Top of MATERIAL PROVIDED

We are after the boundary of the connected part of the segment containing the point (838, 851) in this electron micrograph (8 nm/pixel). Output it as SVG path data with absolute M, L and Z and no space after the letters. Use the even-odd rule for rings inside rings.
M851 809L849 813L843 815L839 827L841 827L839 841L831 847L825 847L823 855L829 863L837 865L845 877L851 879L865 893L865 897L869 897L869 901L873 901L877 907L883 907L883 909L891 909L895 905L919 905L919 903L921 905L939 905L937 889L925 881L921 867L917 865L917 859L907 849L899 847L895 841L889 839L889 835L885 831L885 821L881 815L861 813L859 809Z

Bottom of MATERIAL PROVIDED
Top of MATERIAL PROVIDED

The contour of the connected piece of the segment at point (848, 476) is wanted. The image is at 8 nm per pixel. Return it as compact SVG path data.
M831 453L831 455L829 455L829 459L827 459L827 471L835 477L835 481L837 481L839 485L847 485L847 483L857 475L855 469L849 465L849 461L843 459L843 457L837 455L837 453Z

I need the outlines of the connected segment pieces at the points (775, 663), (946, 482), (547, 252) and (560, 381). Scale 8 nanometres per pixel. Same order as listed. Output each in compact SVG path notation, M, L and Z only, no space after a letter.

Bottom of MATERIAL PROVIDED

* _PROMPT_
Begin with the line that has "The contour of" in the listing above and end after the line that has "I need the outlines"; output those lines exactly.

* _OUTPUT FOR THIS TASK_
The contour of the connected piece of the segment at point (848, 476) is wanted. The image is at 8 nm per pixel. Return it as compact SVG path data.
M831 453L831 455L829 455L829 459L827 459L827 471L835 477L835 481L837 481L839 485L847 485L847 483L857 475L855 469L849 465L849 461L843 459L843 457L837 455L837 453Z

I need the outlines of the connected segment pieces at the points (775, 663), (946, 482), (547, 252) and (560, 381). Scale 8 nanometres per pixel. Same order as listed. Output each in compact SVG path notation, M, L and Z only, no space after a letter.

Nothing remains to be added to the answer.